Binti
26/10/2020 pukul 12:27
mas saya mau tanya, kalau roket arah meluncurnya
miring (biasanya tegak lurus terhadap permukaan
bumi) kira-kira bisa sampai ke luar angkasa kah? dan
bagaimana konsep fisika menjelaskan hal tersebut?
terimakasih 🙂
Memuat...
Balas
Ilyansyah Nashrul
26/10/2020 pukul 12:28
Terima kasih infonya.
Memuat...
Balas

────────

▶ **What to work on**: All records are to be written out exactly.

▶ **Your solution**:
Binti
26/10/2020 pukul 12:27
mas saya mau tanya, kalau roket arah meluncurnya
miring (biasanya tegak lurus terhadap permukaan
bumi) kira-kira bisa sampai ke luar angkasa kah? dan
bagaimana konsep fisika menjelaskan hal tersebut?
terimakasih 🙂
Memuat...
Balas
Ilyansyah Nashrul
26/10/2020 pukul 12:28
Terima kasih infonya.
Memuat...
Balas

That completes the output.